Different setbacks, different reactions. But let's talk about "further strengthen his character" - I'm sorry that apparently you've been trained by shitty, mediocre literature that heroes just keep getting stronger and stronger in character until nothing affects them, but that's not only dishonest writing, it makes for boring fiction.

But you wouldn't know that because LOL WHO CARES about myths.
Dude it's not a betrayal it's just a shitty movie. :D
Yeah it was just a taunt! It wasn't as if he was facing a guy that killed Obi-Wan in front of his eyes, attacked the ice base killing who knows how many people, cut off his hand and was throwing spinning lightsabers at him. Oh and at the same time being keenly aware that the Death Star is currently in the process of grinding his friends into dust.
Huh??? Luke is far beyond wanting revenge for Vader killing Obi-Wan, cutting off his hand or attacking rebels on Hoth by the time of their duel on the Death Star 2. Watch the movie with your eyes and ears open - from his talk with Yoda and Obi-Wan and his talk with Leia and of course his very first meeting with Vader, Luke is imploring Vader to come back to the good side and repeatedly indicates that he will not fight Vader. He has no anger about Vader at all, at any point in the entire film, until the taunt about Leia. I mean jesus christ, the film lampshades this so hard:
LUKE
Leia! Leia's my sister.

────────

What you are asked to do: Pick up the Star Wars argument about Luke and Vader after its last line and carry it forward. The records have no connection to the text.

Exercise data:
────────

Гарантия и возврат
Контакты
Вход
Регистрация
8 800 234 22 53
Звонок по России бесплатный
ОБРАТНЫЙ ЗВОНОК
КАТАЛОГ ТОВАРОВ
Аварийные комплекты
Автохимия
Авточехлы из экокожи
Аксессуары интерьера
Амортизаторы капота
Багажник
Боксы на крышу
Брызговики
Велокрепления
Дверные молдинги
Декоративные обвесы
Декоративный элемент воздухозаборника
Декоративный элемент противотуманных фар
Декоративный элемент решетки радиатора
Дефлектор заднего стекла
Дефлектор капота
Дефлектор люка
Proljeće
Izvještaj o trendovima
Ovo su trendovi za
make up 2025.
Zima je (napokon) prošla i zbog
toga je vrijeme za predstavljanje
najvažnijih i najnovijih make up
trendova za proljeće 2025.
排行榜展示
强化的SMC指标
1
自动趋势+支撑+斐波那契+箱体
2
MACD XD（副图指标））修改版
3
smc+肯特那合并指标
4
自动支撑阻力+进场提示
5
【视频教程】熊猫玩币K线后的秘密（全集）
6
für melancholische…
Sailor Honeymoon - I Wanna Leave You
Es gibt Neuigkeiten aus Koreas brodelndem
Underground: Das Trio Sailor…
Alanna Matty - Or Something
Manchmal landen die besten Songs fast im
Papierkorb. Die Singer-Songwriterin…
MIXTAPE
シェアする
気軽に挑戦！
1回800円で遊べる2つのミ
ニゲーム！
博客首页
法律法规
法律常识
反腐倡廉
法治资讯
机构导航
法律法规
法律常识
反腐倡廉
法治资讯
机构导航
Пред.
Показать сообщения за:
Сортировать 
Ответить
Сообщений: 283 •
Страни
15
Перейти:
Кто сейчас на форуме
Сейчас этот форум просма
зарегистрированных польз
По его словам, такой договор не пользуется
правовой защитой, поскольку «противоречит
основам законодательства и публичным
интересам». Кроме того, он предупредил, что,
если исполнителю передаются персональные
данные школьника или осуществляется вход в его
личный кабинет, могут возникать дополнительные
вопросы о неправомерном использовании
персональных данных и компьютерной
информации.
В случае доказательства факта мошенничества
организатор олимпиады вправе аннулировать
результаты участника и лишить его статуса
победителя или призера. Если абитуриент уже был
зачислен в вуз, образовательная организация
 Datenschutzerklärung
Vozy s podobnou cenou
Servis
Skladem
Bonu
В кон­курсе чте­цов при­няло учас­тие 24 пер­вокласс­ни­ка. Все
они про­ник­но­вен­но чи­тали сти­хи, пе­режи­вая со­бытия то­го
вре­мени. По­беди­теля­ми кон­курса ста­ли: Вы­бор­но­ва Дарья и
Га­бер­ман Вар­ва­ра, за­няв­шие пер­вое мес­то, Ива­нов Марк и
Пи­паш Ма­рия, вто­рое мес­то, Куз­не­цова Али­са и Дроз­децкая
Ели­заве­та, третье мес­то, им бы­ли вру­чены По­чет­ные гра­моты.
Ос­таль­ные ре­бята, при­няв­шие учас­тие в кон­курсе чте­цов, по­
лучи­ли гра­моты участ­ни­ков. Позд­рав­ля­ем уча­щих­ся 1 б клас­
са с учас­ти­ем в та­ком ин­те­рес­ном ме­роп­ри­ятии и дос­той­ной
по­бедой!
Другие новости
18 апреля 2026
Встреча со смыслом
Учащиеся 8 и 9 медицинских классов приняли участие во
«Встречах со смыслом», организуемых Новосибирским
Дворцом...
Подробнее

────────

Response below:
BEN
Your insight serves you well. Bury your feelings deep down, Luke. They do you credit.
But they could be made to serve the Emperor.
In short, it is becoming more and more apparent that you are really really bad at watching Star Wars movies.
All it took for Vader was to threaten his sister and the guy blew up! Geez talk about my perfect heroic caricature crumbling before my eyes! This is totally no different than Kylo the Idiot rushing at a dude he hasn't seen for years, who is currently making no threatening moves and who can apparently withstand 10 AT-AT concentrating their firepower on him.
This is just incoherent. There's just no argument here that has anything to do with Luke at all.
Yeah I'm just bouncing of the walls crazy man! Between holograms, Jedi mind tricks, Force ghosts it's just cuckoo to point out that a guy surviving all of that could be an illusion. Because we've never seen HD Force ghosts and HD holograms. So it's more reasonable to conclude that Luke was deflecting that firepower.
"The angry impulsive villain isn't being reasonable! Terrible writing! Why didn't he watch TESB and ROTJ and see the Force ghosts!"
He can be obsessed all he wants as long as his character maintains some sense of reality. Otherwise he's just an idiot. As is the script.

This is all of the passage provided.